Remarque de méthode : Antoine Compagnon se défend de traîner inutilement en chemin en plaidant la nécessité de décrire le champ dans lequel s’inscrit son thème de l’année avant de l’aborder. C’est – du général au particulier – l’un des deux grands choix pédagogiques effectivement possibles. Il ne me semble pas ici le plus judicieux et j’aurais mieux compris la démarche inverse - du particulier au général – analysant la nécessité interne, chez Montaigne, Stendhal, Proust, d’un récit de vie et les modalités retenues pour y faire droit puis, à partir de là, ouvrant la réflexion vers la contextualisation de leur démarche et, dans le temps d’un dernier cours, vers ses aboutissements aujourd’hui. Mieux vaut, me semble-t-il, construire le savoir par cercles concentriques progressivement élargis ou pour changer d’image, tirer un bout de la ficelle et de là, dévider la pelote, que partir d’un savoir globalement construit pour en chercher après quelques applications. On ne donne plus aux enfants la formule du périmètre du disque avant  de leur en distribuer divers exemplaires en carton dont on leur fait mesurer le diamètre et la circonférence.

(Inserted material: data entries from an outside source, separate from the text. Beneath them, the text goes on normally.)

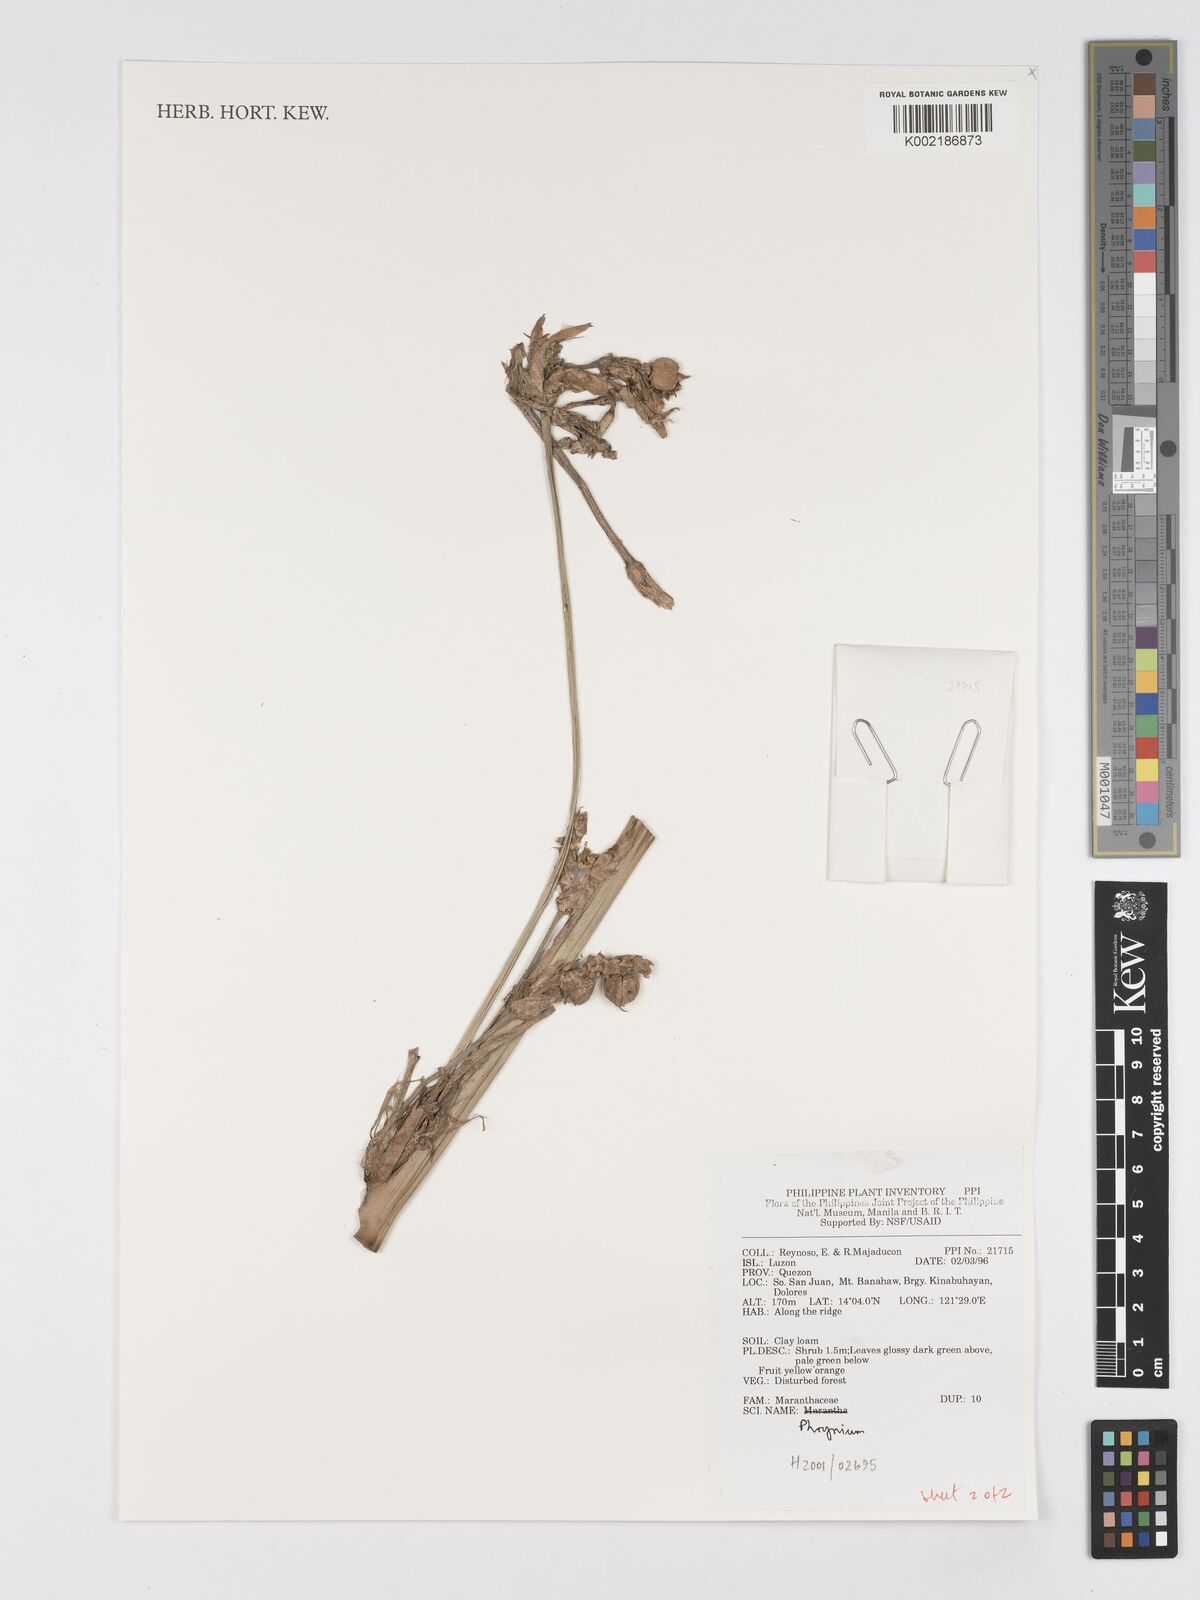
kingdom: Plantae
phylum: Tracheophyta
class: Liliopsida
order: Zingiberales
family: Marantaceae
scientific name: Marantaceae
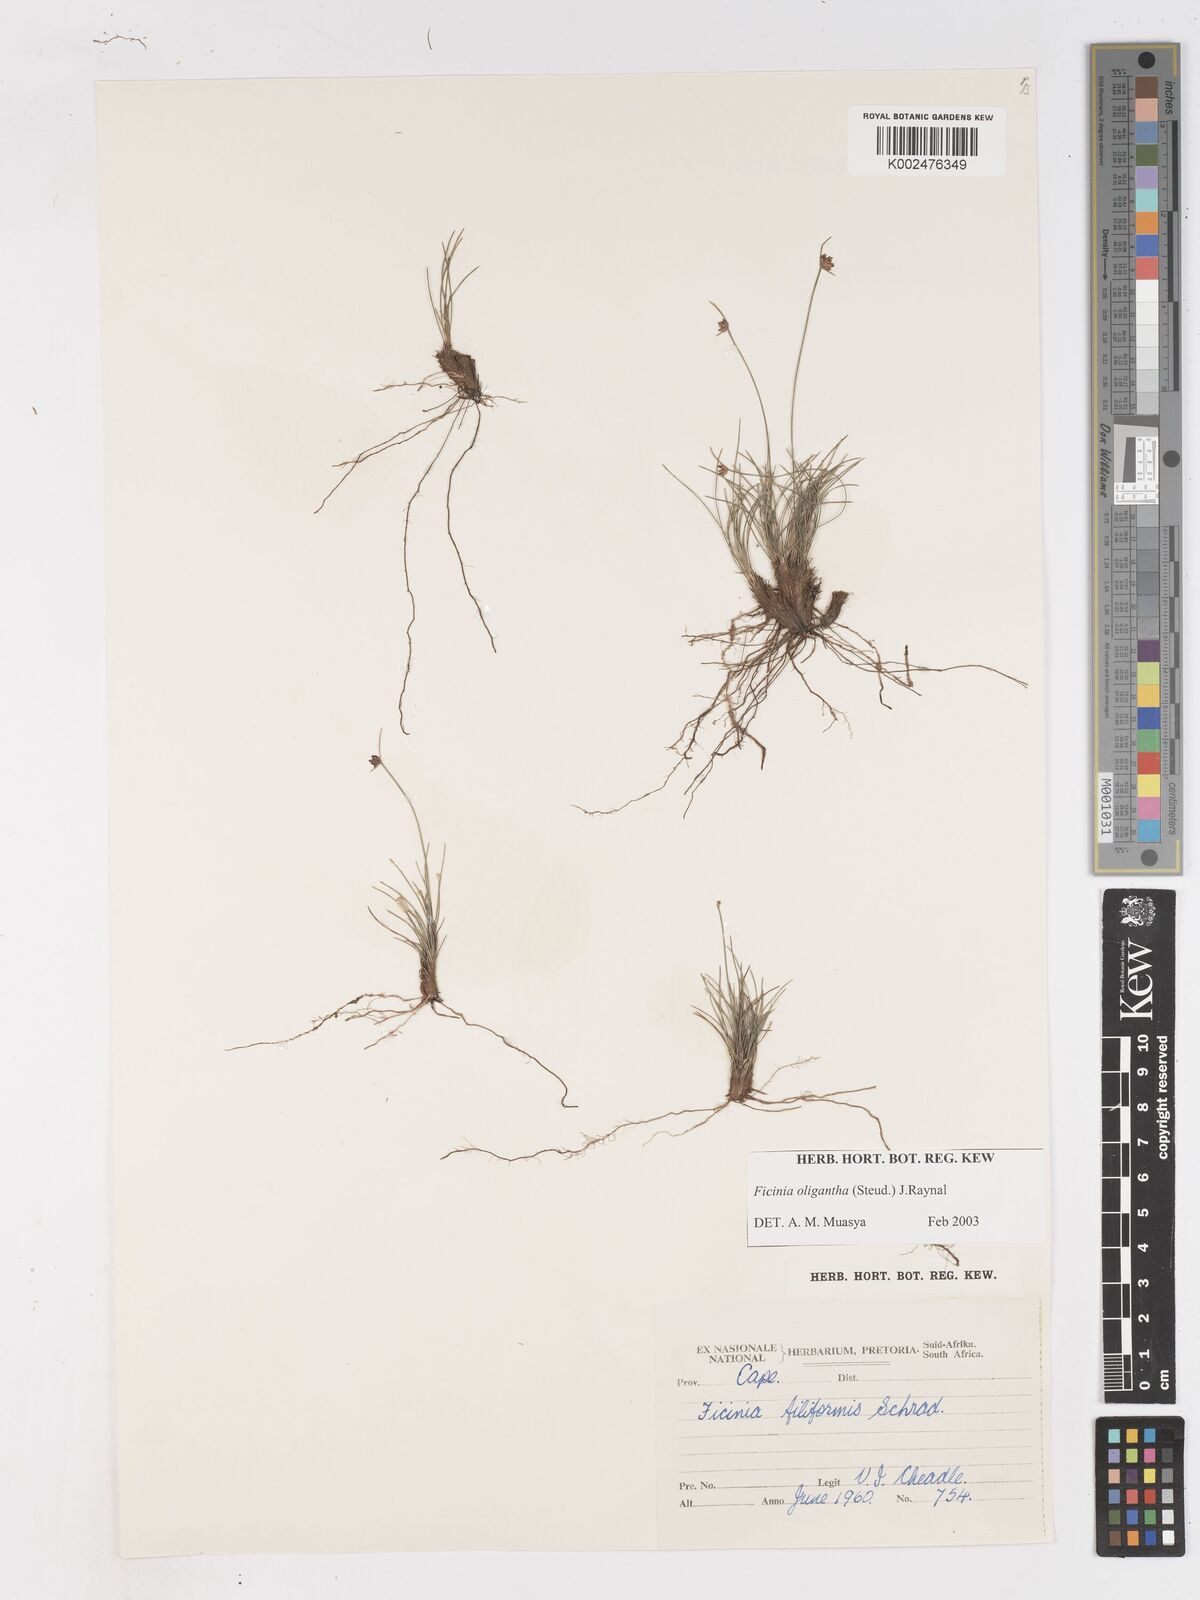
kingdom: Plantae
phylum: Tracheophyta
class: Liliopsida
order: Poales
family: Cyperaceae
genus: Ficinia
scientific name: Ficinia oligantha
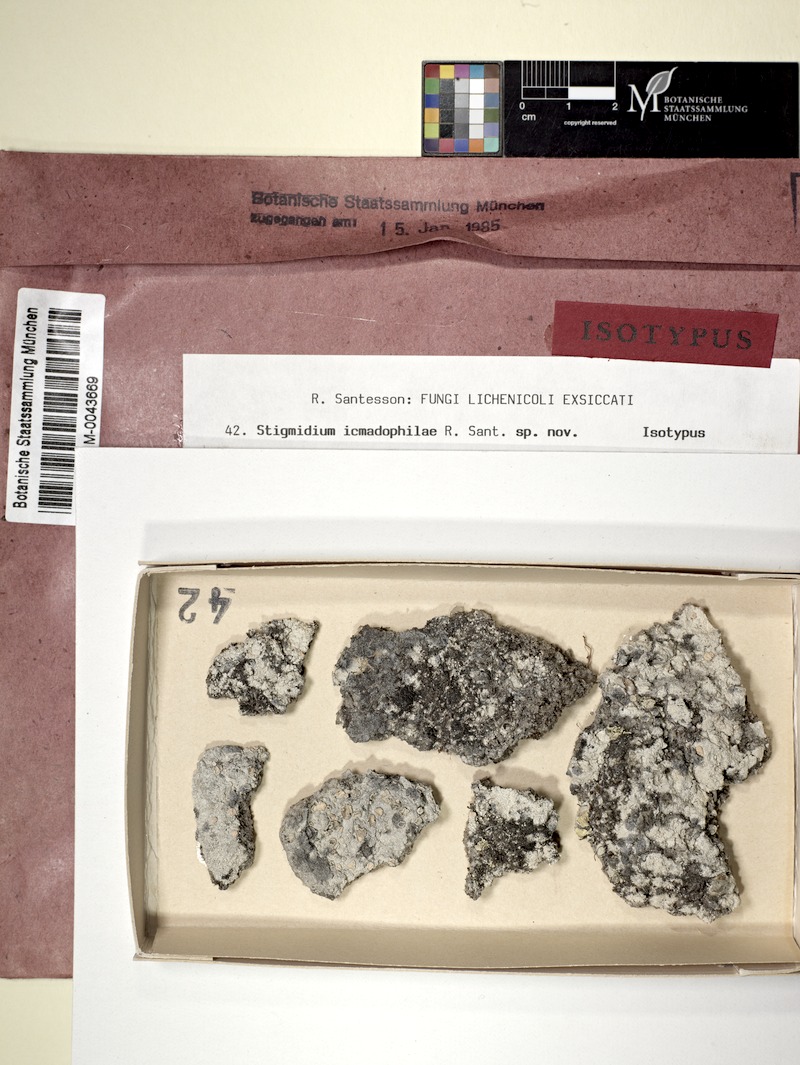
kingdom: Fungi
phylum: Ascomycota
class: Lecanoromycetes
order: Pertusariales
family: Icmadophilaceae
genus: Icmadophila
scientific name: Icmadophila ericetorum
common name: Candy lichen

Elucidation ( ?) d’un évitement : La mise hors-champ complète de la leçon d’aujourd’hui de Nadja m’a étonné. Car au fond fort peu avait été dit des photographies y incluses lors de la leçon 4, leçon de sa présentation. Et je me suis demandé si la nature de ces photographies n’en était pas la raison, leur rôle plutôt. Car si elle enrichissent le texte qu’on feuillette, leur absence n’en modifierait pas la signification, ce qui serait au contraire décisif par exemple chez Sebald au moins sur un cas-limite de Vertiges (en page 18 de l’édition Folio). Sébald y écrit, ou plutôt n’y écrit pas : « Même ses yeux fort écartés, qui à son grand dam lui valent souvent d’être surnommé ‘Le chinois’ … », car « yeux » est supprimé et remplacé bel et bien par une petite vignette photographique de ce qu’on suppose être les yeux (peints) de Stendhal mais qui curieusement ressemble beaucoup plus à ceux d’Ingres dans son célèbre auto-portrait. Il est vrai que le cas semble isolé. Il m’avait amusé et j’ai presque regretté l’abandon du gadget…

Supprimer les photographies du duo Annie Ernaux – Marc Marie, ce serait vider le livre de son sens et en tout cas de son projet. Et la trappe des Disparus, qui explicite de l’irreprésentable, ne saurait se voir substituer … de l’indicible. Alors, une histoire d’impact affaibli ? L’explication me paraît malgré tout insuffisante, et la question demeure. Pourquoi plus rien de significatif à propos des photos de Nadja ? Il n’y avait pas eu, et pourtant Compagnon en est friand, de déjà dit.